Keep in mind that this recipe is not haute cuisine, and would be unremarkable if not for the fact it reminds me of a time when out of season fresh foods were unavailable. Fresh foods were eaten in season, so by the holidays green beans came in cans. Therefore, this recipe requires canned green beans– substituting fresh would miss the point.

One thing I have improved upon is the cheese, and it is the cheese that gives this dish its flavor. My mother would always buy the block of white ‘Swiss’ cheese at the store; the only similarity to real Swiss cheese was in the holes. Now we have access to artisanal producers of domestic Swiss-styled cheeses as well as imported cheeses from Europe, so I substitute a mixture of 2/3 Emmentaler and 1/3 Gruyere cheese.

Mrs. Kinney’s original recipe calls for no topping, although several family members have experimented with breadcrumbs and even crushed corn flakes. I don’t use a topping, but my sister has had some success adding crisped onions on top. So leave it bare or add a topping- just don’t substitute for the canned green beans!

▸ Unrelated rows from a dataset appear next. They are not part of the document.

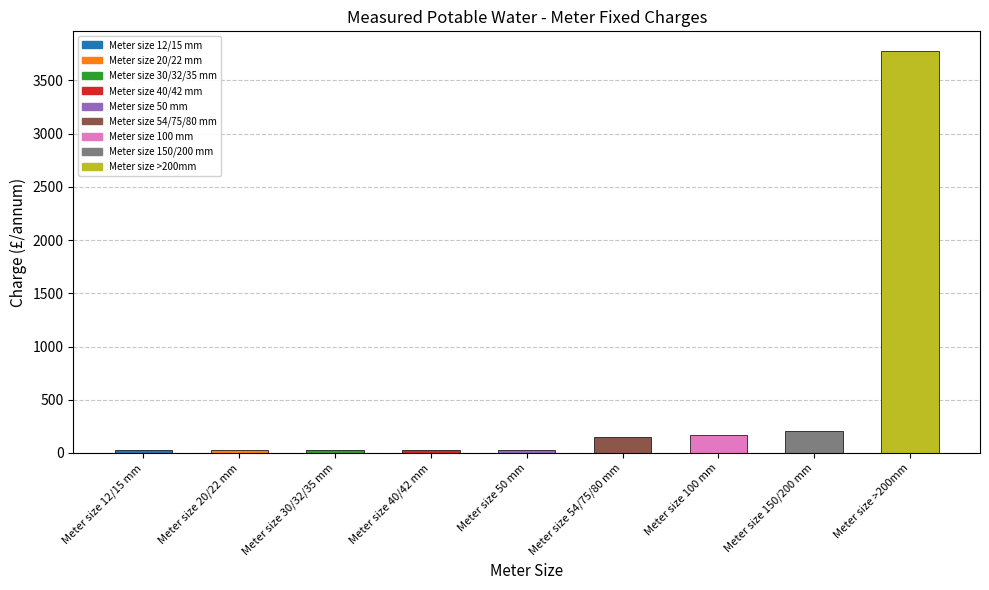

Are the bars horizontal?

No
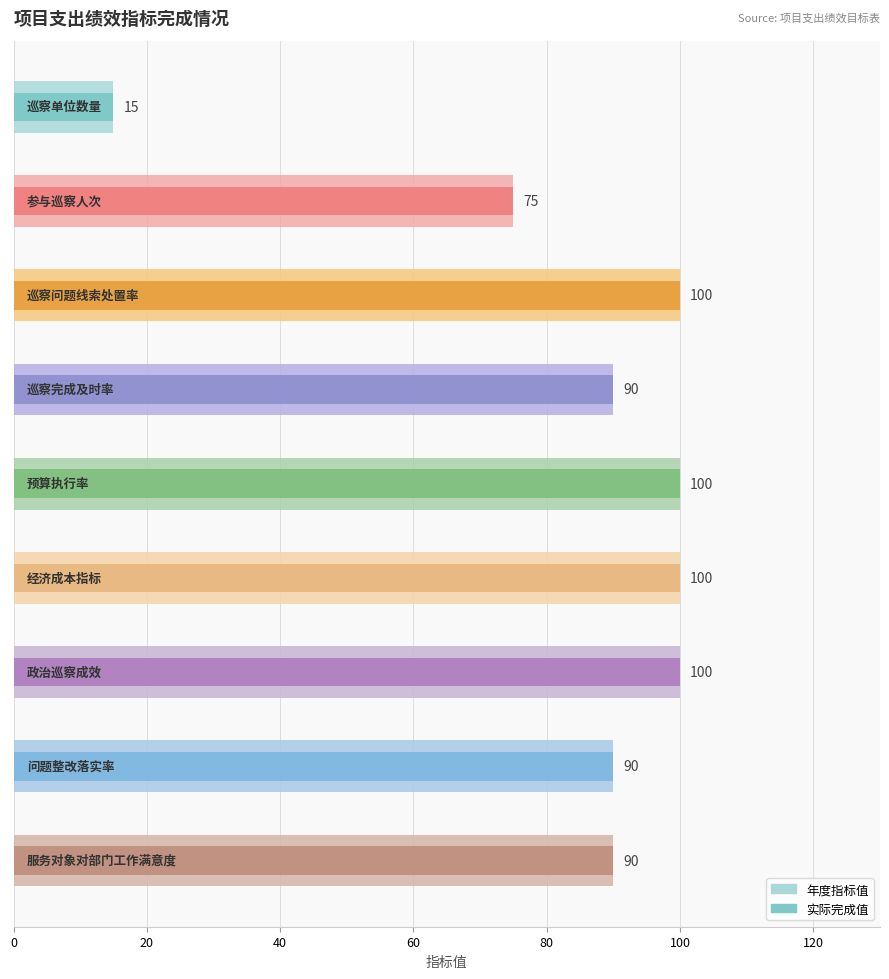

How many 实际完成值 values are between 90 and 100?

7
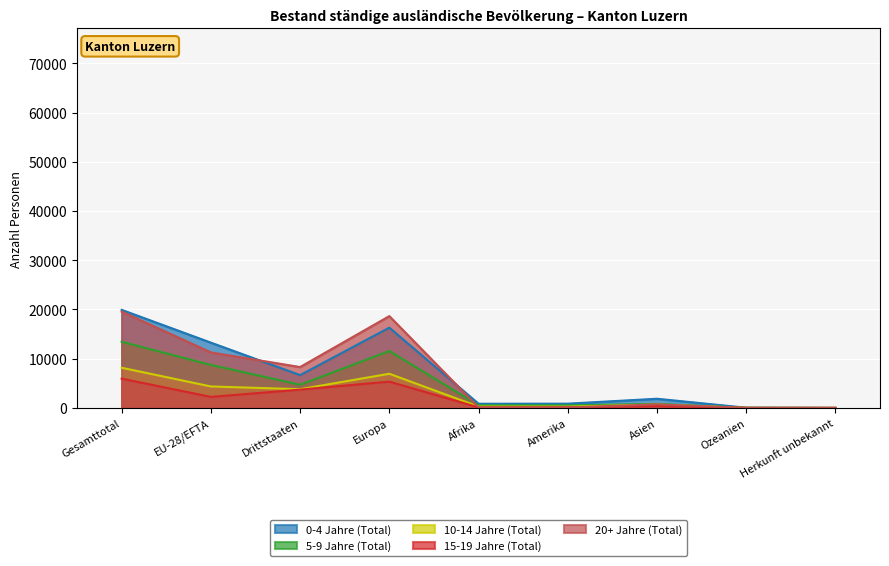

The 0-4 Jahre (Total) series shows 19920 at Gesamttotal. True or false?

True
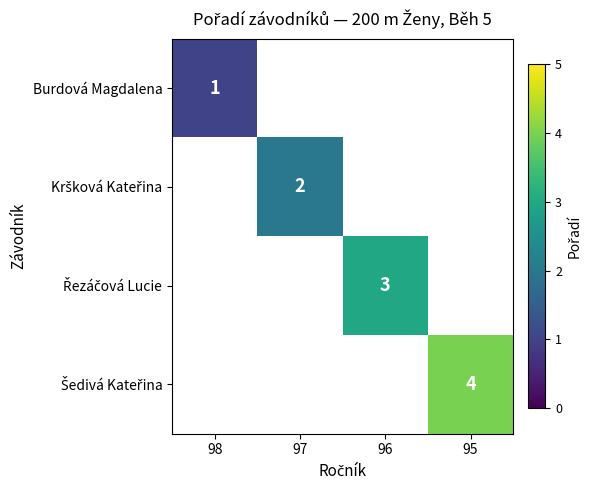

Which label corresponds to the largest value in the chart?

95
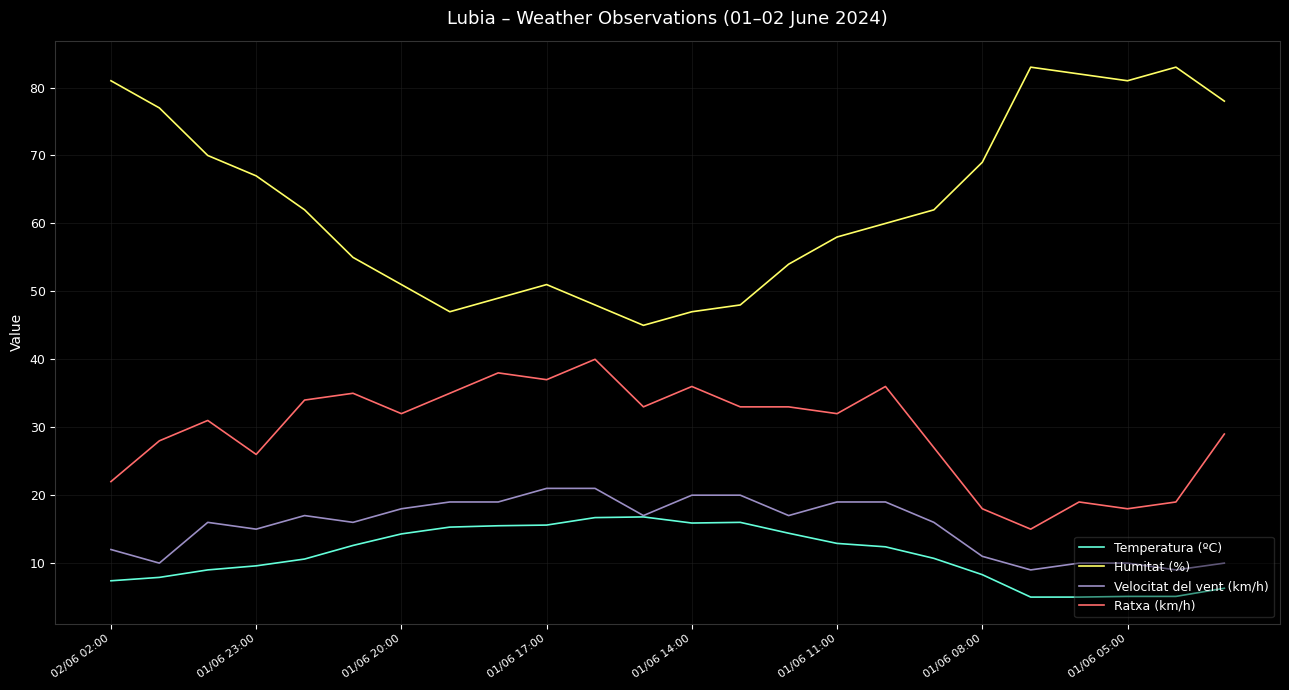

Which series has the largest range (max minus min)?

Humitat (%)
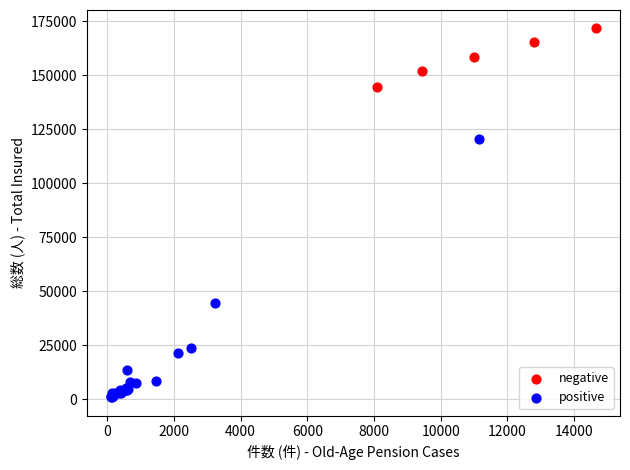

What are all the series names shown in the legend?

negative, positive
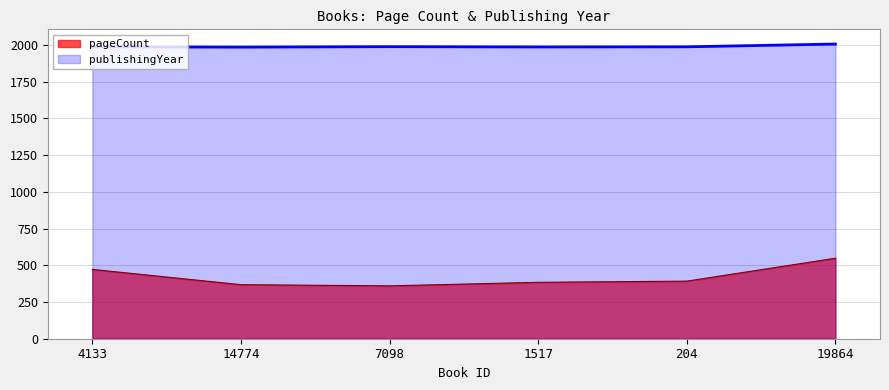

How many lines are shown in the chart?

2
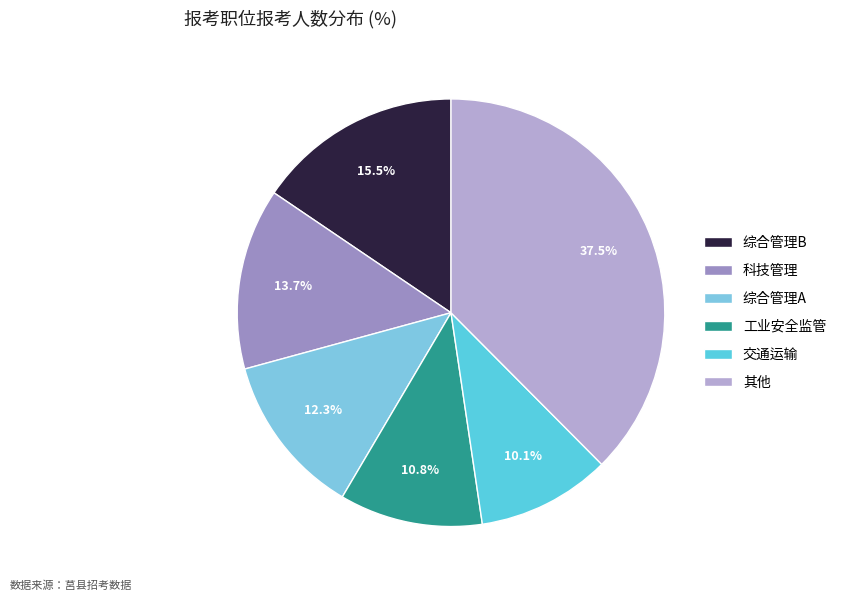

Between 交通运输 and 工业安全监管, which is larger?

工业安全监管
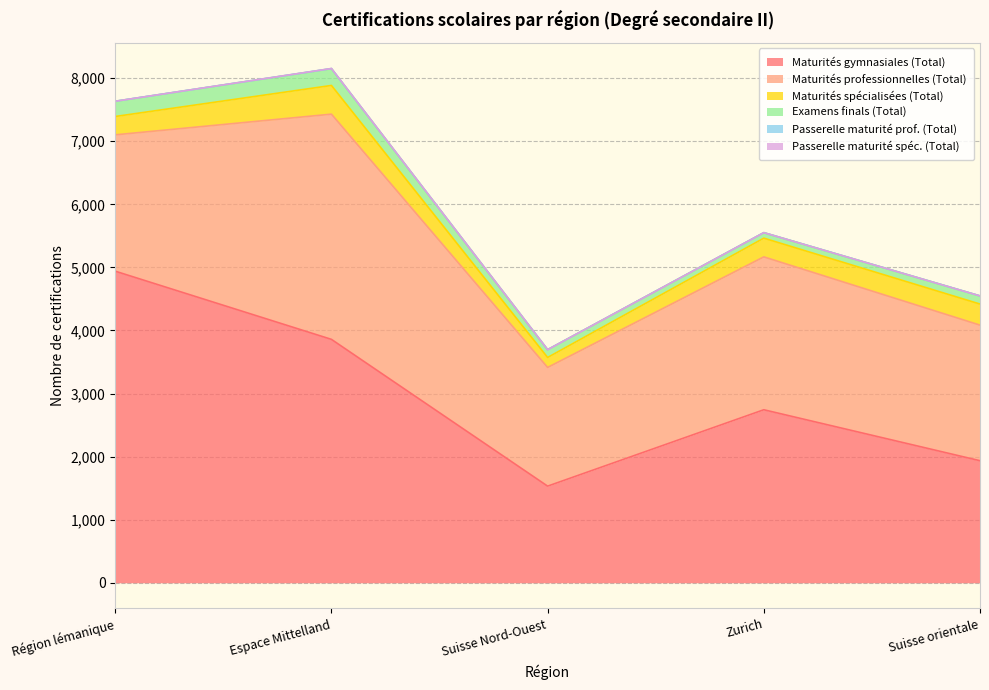

Which category has the highest value in the Maturités gymnasiales (Total) series?

Région lémanique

Ingredients (can be halved)

2 Tbs. Flour

2 Tbs. Butter

1 tsp. Salt

1 tsp. Pepper or to taste

3 Cups of Swiss cheese (spend a little here: I use 2/3 Emmentaler and 1/3 Gruyere)

1 Tbs. Grated Onion

1 Cup of Sour Cream

1/2 Cup of Milk

4 Cans Cut Green Beans, Drained

Preheat oven to 350

Make a roux of flour and butter. Cook the roux while stirring long enough to turn brown. Add the onion to the roux and then pour in the milk, stirring until thickened. Remove from heat and add the beans, making sure to coat all of them with the roux. Then add the sour cream and cheese, tossing to mix. Bake in a casserole for 20 minutes uncovered, letting the cheese brown on top. Let rest, and then serve as a side dish. Makes a great leftover.